YOUR ASSIGNMENT
The listing is to be duplicated in full, exactly as written.

════════════════

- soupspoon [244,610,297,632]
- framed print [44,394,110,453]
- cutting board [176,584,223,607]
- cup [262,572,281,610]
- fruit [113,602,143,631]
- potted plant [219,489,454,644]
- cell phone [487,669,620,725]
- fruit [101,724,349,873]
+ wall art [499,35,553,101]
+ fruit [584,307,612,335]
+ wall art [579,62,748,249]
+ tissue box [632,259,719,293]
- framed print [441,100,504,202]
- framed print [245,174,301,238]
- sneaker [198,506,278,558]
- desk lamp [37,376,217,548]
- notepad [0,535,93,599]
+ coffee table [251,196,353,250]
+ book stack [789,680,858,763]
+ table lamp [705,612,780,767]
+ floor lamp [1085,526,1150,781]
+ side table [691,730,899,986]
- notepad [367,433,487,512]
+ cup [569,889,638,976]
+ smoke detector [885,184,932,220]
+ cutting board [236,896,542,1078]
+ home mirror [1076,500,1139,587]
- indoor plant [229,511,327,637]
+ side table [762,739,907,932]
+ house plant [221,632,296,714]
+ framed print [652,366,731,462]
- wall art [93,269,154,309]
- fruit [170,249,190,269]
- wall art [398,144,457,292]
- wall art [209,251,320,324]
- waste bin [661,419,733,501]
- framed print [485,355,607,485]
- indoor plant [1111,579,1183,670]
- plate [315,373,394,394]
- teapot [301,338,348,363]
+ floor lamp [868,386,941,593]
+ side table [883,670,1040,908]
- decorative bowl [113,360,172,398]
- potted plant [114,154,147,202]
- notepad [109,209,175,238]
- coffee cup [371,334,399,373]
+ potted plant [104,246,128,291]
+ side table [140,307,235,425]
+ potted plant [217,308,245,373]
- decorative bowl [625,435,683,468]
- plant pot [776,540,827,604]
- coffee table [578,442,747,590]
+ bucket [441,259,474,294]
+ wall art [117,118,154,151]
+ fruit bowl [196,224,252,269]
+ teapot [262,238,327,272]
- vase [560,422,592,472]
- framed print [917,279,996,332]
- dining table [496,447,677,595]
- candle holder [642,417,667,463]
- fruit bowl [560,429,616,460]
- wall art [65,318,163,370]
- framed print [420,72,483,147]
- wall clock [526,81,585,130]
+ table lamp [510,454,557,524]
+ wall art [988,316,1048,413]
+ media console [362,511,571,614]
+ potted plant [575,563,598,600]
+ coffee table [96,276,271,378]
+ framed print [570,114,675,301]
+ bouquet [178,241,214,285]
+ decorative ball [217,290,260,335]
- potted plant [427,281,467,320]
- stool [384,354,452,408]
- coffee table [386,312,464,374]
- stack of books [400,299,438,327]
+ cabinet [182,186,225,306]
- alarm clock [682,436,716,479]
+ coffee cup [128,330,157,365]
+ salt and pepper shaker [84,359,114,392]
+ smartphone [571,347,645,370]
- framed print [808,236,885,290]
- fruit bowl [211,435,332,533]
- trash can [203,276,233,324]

════════════════

WRITTEN RESPONSE
- soupspoon [244,610,297,632]
- framed print [44,394,110,453]
- cutting board [176,584,223,607]
- cup [262,572,281,610]
- fruit [113,602,143,631]
- potted plant [219,489,454,644]
- cell phone [487,669,620,725]
- fruit [101,724,349,873]
+ wall art [499,35,553,101]
+ fruit [584,307,612,335]
+ wall art [579,62,748,249]
+ tissue box [632,259,719,293]
- framed print [441,100,504,202]
- framed print [245,174,301,238]
- sneaker [198,506,278,558]
- desk lamp [37,376,217,548]
- notepad [0,535,93,599]
+ coffee table [251,196,353,250]
+ book stack [789,680,858,763]
+ table lamp [705,612,780,767]
+ floor lamp [1085,526,1150,781]
+ side table [691,730,899,986]
- notepad [367,433,487,512]
+ cup [569,889,638,976]
+ smoke detector [885,184,932,220]
+ cutting board [236,896,542,1078]
+ home mirror [1076,500,1139,587]
- indoor plant [229,511,327,637]
+ side table [762,739,907,932]
+ house plant [221,632,296,714]
+ framed print [652,366,731,462]
- wall art [93,269,154,309]
- fruit [170,249,190,269]
- wall art [398,144,457,292]
- wall art [209,251,320,324]
- waste bin [661,419,733,501]
- framed print [485,355,607,485]
- indoor plant [1111,579,1183,670]
- plate [315,373,394,394]
- teapot [301,338,348,363]
+ floor lamp [868,386,941,593]
+ side table [883,670,1040,908]
- decorative bowl [113,360,172,398]
- potted plant [114,154,147,202]
- notepad [109,209,175,238]
- coffee cup [371,334,399,373]
+ potted plant [104,246,128,291]
+ side table [140,307,235,425]
+ potted plant [217,308,245,373]
- decorative bowl [625,435,683,468]
- plant pot [776,540,827,604]
- coffee table [578,442,747,590]
+ bucket [441,259,474,294]
+ wall art [117,118,154,151]
+ fruit bowl [196,224,252,269]
+ teapot [262,238,327,272]
- vase [560,422,592,472]
- framed print [917,279,996,332]
- dining table [496,447,677,595]
- candle holder [642,417,667,463]
- fruit bowl [560,429,616,460]
- wall art [65,318,163,370]
- framed print [420,72,483,147]
- wall clock [526,81,585,130]
+ table lamp [510,454,557,524]
+ wall art [988,316,1048,413]
+ media console [362,511,571,614]
+ potted plant [575,563,598,600]
+ coffee table [96,276,271,378]
+ framed print [570,114,675,301]
+ bouquet [178,241,214,285]
+ decorative ball [217,290,260,335]
- potted plant [427,281,467,320]
- stool [384,354,452,408]
- coffee table [386,312,464,374]
- stack of books [400,299,438,327]
+ cabinet [182,186,225,306]
- alarm clock [682,436,716,479]
+ coffee cup [128,330,157,365]
+ salt and pepper shaker [84,359,114,392]
+ smartphone [571,347,645,370]
- framed print [808,236,885,290]
- fruit bowl [211,435,332,533]
- trash can [203,276,233,324]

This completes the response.